13. 1 Introduction

What is Oscillations?

Oscillations are repetitive back-and-forth motions (any repeating, periodic motion) around a central equilibrium position, such as a swing or pendulum.

In your childhood, you must have enjoyed rocking in a cradle or swinging on a swing. Both these motions are repetitive in nature but different from the periodic motion of a planet. Here, the object moves to and fro about a mean position. The pendulum of a wall clock executes a similar motion. Examples of such periodic to and fro motion abound: a boat tossing up and down in a river, the piston in a steam engine going back and forth, etc. Such a motion is termed as oscillatory motion. In this chapter we study this motion.

An oscillation is any motion that repeats itself over and over again about a central point (called the equilibrium position).

If you pluck a guitar string, push a child on a swing, or watch a buoy bobbing in the ocean, you are seeing oscillations. For an oscillation to occur, two things are needed:

• Restoring Force: A force that tries to pull the object back to the center whenever it moves away.
• Inertia: The property that keeps the object moving past the center once it gets there.

What is SHM?

Simple Harmonic Motion (SHM) is a special, “pure” type of oscillation where the restoring force is directly proportional to displacement and acts in the opposite direction, creating a sinusoidal pattern.

For example, take the motion of a simple pendulum as in the given image.

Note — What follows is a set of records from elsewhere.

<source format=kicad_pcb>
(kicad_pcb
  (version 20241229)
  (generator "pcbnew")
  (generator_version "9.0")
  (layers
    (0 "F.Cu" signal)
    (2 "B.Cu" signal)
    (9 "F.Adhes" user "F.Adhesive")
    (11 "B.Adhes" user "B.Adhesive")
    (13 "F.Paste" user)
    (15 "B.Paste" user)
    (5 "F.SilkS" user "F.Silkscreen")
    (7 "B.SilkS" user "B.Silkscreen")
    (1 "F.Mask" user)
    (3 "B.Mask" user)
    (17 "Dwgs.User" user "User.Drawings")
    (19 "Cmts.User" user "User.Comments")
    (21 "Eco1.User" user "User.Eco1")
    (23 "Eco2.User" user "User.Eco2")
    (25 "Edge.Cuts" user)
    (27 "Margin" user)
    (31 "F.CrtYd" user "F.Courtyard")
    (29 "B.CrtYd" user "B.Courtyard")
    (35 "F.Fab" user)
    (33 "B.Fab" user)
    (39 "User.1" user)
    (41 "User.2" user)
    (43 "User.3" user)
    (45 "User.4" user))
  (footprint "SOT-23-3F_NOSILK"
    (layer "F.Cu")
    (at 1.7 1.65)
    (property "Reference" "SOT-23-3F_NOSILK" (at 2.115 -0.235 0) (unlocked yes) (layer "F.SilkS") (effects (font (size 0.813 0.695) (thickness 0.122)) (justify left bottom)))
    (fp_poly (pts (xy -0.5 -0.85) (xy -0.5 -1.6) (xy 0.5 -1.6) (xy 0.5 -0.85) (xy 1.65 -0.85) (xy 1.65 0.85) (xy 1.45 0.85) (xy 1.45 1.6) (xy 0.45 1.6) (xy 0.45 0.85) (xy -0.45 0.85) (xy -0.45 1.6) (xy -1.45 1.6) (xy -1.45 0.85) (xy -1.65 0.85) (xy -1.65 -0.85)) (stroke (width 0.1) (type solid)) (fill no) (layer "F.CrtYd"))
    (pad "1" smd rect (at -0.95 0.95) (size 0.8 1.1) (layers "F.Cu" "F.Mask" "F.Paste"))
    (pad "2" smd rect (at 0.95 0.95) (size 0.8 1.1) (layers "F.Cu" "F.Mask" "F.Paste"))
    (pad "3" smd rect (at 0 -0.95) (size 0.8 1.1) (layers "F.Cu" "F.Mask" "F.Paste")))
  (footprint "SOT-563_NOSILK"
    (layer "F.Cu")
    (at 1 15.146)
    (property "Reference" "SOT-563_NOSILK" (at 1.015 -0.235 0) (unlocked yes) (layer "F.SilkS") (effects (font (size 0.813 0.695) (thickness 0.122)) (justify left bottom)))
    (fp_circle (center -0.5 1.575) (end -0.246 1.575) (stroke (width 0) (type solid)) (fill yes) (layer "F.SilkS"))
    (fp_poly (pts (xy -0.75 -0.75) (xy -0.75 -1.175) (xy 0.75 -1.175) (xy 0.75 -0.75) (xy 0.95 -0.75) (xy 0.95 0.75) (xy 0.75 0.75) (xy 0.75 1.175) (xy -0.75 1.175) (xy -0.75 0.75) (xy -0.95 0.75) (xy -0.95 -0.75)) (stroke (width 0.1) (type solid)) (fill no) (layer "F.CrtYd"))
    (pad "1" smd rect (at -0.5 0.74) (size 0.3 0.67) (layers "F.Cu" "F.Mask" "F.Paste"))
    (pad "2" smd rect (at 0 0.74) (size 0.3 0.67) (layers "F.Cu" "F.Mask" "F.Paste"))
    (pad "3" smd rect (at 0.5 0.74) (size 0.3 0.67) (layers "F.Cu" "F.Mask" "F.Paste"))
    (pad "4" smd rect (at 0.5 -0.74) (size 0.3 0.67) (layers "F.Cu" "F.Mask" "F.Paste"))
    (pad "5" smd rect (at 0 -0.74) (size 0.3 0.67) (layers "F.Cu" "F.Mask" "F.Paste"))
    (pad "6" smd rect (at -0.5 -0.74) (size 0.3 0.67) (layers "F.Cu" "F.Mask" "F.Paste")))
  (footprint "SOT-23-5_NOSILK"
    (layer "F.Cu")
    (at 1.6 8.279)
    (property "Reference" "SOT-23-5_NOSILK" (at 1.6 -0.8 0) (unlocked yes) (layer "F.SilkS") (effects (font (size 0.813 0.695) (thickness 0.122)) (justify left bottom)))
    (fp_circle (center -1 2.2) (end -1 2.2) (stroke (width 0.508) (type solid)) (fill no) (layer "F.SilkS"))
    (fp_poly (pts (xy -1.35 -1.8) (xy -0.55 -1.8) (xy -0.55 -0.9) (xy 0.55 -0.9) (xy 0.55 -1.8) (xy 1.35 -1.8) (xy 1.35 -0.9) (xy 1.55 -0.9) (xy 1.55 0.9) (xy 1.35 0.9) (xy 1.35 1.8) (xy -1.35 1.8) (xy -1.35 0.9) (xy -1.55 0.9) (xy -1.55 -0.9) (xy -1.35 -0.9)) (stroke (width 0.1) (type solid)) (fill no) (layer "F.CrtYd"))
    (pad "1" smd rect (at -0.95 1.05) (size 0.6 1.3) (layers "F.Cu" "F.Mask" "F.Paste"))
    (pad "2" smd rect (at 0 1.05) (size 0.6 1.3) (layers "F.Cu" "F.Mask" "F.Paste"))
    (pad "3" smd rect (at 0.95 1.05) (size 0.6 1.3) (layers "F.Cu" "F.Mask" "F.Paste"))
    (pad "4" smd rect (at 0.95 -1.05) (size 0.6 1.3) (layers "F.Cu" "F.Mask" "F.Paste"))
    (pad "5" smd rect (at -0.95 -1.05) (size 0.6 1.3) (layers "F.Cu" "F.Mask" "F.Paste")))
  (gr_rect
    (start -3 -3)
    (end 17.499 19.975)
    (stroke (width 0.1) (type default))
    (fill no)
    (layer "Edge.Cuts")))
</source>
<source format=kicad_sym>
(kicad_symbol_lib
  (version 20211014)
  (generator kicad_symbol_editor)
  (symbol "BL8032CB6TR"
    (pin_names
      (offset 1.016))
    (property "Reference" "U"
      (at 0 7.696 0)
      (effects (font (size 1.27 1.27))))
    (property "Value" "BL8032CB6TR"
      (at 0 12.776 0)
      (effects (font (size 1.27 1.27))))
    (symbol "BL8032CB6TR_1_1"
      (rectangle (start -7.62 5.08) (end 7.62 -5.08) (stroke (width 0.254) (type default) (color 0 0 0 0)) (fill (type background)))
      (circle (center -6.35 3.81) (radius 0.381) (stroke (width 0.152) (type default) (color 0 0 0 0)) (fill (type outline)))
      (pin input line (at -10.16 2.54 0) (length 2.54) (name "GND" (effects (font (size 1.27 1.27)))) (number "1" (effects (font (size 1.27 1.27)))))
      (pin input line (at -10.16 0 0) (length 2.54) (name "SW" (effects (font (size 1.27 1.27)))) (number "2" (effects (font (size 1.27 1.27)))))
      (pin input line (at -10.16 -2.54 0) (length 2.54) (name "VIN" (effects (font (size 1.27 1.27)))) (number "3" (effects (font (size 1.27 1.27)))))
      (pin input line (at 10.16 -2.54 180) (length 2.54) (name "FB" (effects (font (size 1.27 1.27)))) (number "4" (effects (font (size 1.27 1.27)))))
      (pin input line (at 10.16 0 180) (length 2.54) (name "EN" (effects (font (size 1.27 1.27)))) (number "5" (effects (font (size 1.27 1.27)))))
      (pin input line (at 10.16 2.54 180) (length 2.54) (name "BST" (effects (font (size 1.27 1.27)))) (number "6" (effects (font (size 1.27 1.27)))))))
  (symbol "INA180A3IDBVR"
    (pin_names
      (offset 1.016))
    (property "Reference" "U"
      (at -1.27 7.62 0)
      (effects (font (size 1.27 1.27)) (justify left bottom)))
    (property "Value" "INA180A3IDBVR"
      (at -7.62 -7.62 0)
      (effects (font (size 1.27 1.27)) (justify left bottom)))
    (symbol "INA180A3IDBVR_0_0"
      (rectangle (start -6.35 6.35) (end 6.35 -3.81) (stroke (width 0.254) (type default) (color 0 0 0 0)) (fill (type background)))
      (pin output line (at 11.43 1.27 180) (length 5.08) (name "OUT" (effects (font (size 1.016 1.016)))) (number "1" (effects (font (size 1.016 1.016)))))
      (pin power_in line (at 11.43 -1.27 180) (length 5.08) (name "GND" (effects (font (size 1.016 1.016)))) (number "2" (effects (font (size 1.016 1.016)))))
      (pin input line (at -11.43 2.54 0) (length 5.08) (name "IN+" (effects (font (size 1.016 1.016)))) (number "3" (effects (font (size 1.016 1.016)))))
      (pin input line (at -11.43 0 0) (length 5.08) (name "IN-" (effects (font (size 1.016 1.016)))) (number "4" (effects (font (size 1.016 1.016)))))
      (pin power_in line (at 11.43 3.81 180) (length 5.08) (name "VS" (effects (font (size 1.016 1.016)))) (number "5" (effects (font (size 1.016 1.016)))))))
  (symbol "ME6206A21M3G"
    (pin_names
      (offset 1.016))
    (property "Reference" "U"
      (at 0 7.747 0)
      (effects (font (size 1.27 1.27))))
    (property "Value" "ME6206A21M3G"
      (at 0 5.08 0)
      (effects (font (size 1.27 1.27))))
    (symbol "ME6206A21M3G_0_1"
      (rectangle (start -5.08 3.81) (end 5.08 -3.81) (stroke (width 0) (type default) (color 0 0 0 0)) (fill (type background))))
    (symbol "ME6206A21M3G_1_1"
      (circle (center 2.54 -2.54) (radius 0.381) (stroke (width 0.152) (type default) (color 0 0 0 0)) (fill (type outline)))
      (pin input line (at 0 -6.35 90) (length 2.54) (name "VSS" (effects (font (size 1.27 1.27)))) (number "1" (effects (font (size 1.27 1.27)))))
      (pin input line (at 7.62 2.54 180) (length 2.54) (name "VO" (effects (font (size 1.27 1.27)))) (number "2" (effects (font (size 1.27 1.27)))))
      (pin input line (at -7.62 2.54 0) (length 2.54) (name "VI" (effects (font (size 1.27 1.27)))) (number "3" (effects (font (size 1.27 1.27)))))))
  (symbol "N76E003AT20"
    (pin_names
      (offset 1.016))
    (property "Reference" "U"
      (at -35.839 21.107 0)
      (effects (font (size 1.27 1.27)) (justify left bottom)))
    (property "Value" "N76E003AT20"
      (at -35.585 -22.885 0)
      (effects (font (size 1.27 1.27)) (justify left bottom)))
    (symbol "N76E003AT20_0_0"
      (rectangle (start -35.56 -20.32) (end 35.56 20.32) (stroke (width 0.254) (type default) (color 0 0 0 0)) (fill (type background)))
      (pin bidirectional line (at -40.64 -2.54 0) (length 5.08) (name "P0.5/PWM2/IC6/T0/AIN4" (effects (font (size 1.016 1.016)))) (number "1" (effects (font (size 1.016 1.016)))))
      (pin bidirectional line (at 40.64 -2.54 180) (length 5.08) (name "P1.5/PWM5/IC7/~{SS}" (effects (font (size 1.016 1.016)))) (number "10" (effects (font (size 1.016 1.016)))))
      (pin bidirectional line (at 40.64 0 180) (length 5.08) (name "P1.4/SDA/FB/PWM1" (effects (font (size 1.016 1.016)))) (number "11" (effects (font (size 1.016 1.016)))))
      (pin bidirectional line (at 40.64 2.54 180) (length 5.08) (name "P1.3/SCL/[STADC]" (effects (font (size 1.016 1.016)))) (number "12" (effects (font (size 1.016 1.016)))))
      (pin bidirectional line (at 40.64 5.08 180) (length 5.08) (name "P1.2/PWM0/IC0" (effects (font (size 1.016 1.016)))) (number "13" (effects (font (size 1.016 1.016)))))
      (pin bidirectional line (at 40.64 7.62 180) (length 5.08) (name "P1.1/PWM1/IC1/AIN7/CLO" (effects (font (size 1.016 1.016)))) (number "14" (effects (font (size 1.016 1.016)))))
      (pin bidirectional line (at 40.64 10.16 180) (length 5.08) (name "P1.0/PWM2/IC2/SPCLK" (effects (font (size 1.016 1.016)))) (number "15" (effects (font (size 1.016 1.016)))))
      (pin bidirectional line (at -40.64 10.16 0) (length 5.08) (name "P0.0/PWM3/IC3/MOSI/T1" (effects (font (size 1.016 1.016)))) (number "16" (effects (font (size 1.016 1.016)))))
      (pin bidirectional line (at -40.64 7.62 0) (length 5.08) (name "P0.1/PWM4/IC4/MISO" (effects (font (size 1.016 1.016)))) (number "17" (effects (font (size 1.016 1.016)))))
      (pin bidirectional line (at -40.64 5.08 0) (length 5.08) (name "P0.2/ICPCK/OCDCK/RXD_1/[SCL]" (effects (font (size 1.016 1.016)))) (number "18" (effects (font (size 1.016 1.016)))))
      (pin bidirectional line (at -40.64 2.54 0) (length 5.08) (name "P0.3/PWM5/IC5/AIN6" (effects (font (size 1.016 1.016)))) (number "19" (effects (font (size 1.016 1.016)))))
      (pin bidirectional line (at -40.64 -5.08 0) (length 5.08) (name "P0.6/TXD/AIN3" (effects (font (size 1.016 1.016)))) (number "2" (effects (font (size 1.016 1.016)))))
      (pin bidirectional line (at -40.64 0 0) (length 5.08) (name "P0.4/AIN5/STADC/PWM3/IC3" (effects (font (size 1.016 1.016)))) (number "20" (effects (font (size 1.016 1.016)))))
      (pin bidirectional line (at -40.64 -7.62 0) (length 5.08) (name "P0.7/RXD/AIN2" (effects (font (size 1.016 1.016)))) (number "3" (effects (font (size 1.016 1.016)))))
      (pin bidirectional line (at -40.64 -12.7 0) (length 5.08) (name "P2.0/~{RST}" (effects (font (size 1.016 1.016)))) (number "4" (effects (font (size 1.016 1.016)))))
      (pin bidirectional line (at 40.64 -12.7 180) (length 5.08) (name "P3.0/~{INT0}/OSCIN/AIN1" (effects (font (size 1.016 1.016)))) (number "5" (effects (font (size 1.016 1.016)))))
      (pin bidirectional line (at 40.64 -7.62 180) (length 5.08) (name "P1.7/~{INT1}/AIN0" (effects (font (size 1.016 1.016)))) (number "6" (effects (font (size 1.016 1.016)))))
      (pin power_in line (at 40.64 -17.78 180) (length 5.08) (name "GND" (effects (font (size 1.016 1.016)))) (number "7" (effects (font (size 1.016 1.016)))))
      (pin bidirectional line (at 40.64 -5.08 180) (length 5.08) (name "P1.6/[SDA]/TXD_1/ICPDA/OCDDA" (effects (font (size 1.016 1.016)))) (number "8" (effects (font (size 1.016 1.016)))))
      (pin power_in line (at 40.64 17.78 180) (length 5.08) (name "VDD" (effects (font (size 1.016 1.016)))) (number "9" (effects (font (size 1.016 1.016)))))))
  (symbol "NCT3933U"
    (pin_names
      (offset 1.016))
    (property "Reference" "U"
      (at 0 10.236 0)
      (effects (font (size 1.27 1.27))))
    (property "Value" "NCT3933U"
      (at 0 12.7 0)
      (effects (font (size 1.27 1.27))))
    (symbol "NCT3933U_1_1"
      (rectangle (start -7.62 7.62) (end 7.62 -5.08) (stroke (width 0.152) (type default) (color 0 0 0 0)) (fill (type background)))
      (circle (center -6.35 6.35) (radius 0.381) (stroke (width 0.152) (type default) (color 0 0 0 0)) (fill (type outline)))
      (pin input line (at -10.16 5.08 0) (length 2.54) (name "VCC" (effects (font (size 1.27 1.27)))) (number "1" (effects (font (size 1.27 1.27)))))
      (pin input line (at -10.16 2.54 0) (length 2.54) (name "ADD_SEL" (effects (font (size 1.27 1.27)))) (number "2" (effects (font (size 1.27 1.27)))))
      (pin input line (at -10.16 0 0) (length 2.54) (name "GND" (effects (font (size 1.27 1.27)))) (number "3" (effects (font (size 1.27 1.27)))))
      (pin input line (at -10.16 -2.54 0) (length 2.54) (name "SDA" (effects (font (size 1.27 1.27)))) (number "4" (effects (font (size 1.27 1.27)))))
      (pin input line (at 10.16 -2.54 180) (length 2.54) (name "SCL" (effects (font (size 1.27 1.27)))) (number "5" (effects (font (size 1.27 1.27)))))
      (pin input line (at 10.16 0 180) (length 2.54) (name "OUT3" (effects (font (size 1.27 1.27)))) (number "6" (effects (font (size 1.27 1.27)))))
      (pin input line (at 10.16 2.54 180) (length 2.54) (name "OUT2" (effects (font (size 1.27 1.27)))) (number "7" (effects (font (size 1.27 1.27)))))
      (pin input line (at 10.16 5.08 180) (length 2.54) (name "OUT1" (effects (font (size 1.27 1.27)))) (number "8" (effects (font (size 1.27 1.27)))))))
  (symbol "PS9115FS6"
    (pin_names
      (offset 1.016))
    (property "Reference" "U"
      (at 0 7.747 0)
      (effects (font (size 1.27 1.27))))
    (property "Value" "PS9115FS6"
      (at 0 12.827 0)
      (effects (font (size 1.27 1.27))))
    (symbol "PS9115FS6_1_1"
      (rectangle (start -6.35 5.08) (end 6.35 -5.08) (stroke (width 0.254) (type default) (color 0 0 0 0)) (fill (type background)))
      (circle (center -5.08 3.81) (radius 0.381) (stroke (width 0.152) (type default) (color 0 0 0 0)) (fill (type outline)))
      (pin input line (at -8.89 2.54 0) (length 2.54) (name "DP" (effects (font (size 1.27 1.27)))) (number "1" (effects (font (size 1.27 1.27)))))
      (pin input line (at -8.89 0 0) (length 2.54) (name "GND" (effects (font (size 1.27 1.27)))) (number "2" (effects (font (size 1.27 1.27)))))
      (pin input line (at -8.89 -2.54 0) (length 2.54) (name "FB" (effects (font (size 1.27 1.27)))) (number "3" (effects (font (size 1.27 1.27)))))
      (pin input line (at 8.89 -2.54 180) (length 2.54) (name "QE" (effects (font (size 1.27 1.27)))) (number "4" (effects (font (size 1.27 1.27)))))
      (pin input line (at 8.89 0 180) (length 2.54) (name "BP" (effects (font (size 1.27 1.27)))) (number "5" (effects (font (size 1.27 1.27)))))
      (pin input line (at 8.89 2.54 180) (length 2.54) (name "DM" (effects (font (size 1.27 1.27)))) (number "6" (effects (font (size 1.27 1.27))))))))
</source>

For simplicity, lets divide the motion into four parts, first one being the motion from the mean position \((\mathrm{B})\) to the right extreme position \((\mathrm{C})\), then back to B from \(\mathrm{C}\left(2^{\text {nd }}\right.\) part), then to A from \(\mathrm{B}(3\) rd part) an finally the motion to B from A.

The Physics Rule:

The mathematical backbone of SHM is described by Hooke’s Law:
\(
F=-k x
\)
\(F\) is the restoring force.
\(x\) is the displacement (how far it is from the center).
\(k\) is a constant (like the stiffness of a spring).
The negative sign is crucial-it means the force always points in the opposite direction of the movement (back toward the center).

Key Concepts:

Oscillations: Any repeating, periodic motion (e.g., vibrating strings, pendulums, swaying buildings).
Simple Harmonic Motion (SHM): A specific type of oscillation defined by:
Restoring Force: The force pushing the object back to the center is proportional to the displacement \((F=-k x)\).
Acceleration: Acceleration is proportional to displacement but in the opposite direction \((a \propto-x)\).
Sinusoidal Pattern: The displacement over time follows a sine or cosine wave.

Key Terms:

Equilibrium Position: The central, resting point (the “rest” position where the net force is zero).
Amplitude (\(A\)): Maximum displacement from the equilibrium (the maximum distance the object moves from the center).
Period (\(T\)): Time taken for one full cycle of motion (the time it takes to complete one full back-and-forth cycle).
Frequency (\(f\)): Number of oscillations per second (how many cycles happen in one second (measured in Hertz, Hz)).